Pat M. Allman-Smith
Good sacred art frequently comes out of a place of personal pain. English Printmaker Pat M. Allman-Smith (or Mallinson, as she was known later in her career) struggled during her formative years as an artist in the late 1940s and 1950s to placate a domineering, devoutly Roman Catholic mother who was not pleased with her daughter's choice of vocation.
Allman-Smith found work teaching at the Farnborough Hill Roman Catholic girls’ school in Hampshire, where she had once been a student, and dutifully devoted herself to religious art in an effort to please her mother. She produced images of doleful Madonnas and Stations of the Cross series that never found an audience.

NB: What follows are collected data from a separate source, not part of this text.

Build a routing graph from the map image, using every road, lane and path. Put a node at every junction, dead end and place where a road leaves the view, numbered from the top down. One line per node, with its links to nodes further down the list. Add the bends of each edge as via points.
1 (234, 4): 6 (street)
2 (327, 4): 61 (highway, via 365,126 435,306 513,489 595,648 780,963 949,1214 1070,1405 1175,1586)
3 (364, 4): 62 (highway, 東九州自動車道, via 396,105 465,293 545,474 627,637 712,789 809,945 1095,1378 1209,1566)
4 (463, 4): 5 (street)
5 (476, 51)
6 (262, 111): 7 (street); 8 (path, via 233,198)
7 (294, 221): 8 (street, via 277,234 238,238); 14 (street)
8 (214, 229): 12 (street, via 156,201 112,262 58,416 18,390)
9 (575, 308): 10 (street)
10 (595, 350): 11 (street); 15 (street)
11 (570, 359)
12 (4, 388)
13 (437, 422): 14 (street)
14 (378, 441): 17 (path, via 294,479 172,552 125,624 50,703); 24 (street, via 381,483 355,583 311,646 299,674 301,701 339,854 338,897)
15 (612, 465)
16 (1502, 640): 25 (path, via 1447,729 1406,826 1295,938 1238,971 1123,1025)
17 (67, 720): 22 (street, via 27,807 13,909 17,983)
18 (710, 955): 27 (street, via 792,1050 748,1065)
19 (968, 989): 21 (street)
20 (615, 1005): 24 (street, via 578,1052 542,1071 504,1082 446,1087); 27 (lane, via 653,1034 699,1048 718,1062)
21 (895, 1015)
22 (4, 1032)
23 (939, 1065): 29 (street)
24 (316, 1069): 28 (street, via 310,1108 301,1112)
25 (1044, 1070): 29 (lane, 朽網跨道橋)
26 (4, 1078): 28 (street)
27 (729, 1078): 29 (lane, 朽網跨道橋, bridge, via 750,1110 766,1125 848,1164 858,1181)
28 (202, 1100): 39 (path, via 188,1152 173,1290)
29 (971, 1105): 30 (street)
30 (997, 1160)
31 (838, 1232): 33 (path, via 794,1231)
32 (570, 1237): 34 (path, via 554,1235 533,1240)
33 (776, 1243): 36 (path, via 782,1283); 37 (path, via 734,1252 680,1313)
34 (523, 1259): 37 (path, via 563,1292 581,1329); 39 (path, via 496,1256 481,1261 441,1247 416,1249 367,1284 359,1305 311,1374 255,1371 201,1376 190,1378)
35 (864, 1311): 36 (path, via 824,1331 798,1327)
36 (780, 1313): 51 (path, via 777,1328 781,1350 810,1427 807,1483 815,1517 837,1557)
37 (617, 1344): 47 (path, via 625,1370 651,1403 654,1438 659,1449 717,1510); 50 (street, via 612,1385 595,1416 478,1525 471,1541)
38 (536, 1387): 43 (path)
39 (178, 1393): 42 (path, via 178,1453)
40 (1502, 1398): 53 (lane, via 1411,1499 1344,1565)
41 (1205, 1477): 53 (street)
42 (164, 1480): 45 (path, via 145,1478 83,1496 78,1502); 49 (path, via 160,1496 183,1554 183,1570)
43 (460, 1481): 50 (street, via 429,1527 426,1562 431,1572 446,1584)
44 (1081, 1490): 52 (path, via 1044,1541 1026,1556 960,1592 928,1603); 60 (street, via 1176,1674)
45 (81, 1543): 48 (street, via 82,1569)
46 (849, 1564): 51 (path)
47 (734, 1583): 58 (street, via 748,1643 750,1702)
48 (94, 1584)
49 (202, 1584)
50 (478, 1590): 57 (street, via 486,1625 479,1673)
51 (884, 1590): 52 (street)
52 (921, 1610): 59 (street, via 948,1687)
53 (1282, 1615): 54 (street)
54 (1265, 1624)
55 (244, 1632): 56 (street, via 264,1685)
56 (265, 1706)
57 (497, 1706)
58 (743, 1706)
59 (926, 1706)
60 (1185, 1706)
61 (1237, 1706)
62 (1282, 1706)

The artist married Kenneth Mallinson in 1958 and stopped making art for a time to raise a family of four. Once her two sons and two daughters were in school, she took up printmaking again in the mid-1970s--this time under her married name with an artistic vision freed from the restraints of her early years.
Working from drawings in the sketchbooks that were her constant companions, Mallinson celebrated the joys of music-making with her children, the natural beauty of the English countryside, and journeys to Africa, India, and China in etchings made on an old hand printing press in the basement of her home near Hampstead Heath.
The only religious subjects to appear under the Mallinson signature are ruined abbeys. When her mother died, she left the church for good.
Even if Pat M. Mallinson wanted to distance herself from the art of Pat M. Allman-Smith, her early pieces on sacred themes like the two series of Stations of the Cross prints in my collection have an undeniable expressive power, which must have come out of her struggle with the demands of faith and family.
The bleak dignity of the small format, white-line wood engravings of the first Stations of the Cross series brings to mind the spare graphic style of British printmaker and typographer, Eric Gill. How very different in mood is the second chiaroscuro aquatint series, dating from 1950, whose agitated, spidery line work suggests the Crucifixion imagery of French Modernist Bernard Buffet!
The body of Christ bent under his dread burden is so twisted and contorted in this second set of prints that we cannot help but wince at the palpable pain and suffering. They bear poignant witness to Allman-Smith's own Way of the Cross.